Words [Potato and Aged Cheddar Perogies]


I don’t actually use the word “perogie”. That’s an anglicized Polish word. I guess the Polish were the first to mass market the dumplings of Eastern Europe.

Ukrainians call their dumplings “varenyky”. But, it my family, we have still a different word. We call our dumplings “pedaheh”.

The weird stares we get when we say this have pushed us to search high and low for some origins of the word. All roads go back to my grandpa, who swears this is what his parents always called them.

I think our word is from an old regional dialect of rural northwestern Ukraine. What do you think?


At Christmas time I touched on the stiffness of Eastern European doughs. I’ll go back to that today because pedaheh dough is as stiff as they come.

I have two tips for dealing with them. First, pin the dough to the edge of the counter with your hip as you roll forward. This will help stretch the dough. Second, once you get your dough to 1/4-inch thick, stop flipping it. The dough will gain some traction on the countertop, making it easier to roll super thin.

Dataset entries

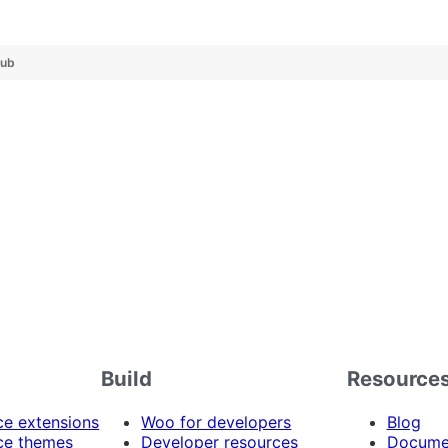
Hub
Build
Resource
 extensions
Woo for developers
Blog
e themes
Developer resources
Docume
...
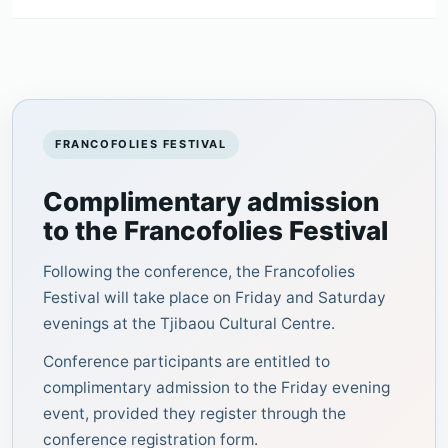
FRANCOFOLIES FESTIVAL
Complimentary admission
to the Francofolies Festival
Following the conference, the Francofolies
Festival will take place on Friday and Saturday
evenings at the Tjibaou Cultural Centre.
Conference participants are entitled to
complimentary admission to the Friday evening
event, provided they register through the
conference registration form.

What this exercise asks ->
1) Reproduce the passage from the perogie text above, starting with "Ukrainians call their" and going on through "do you think?".
2) Answer these questions using the perogie text above:
(a) What do Ukrainians call their dumplings?
(b) To which family member do all roads go back in the search for the word's origins?
(c) At what thickness does the text say to stop flipping the dough?

Task results ->
1)
Ukrainians call their dumplings “varenyky”. But, it my family, we have still a different word. We call our dumplings “pedaheh”.

The weird stares we get when we say this have pushed us to search high and low for some origins of the word. All roads go back to my grandpa, who swears this is what his parents always called them.

I think our word is from an old regional dialect of rural northwestern Ukraine. What do you think?

2)
(a) Varenyky.
(b) The grandpa.
(c) 1/4 inch thick.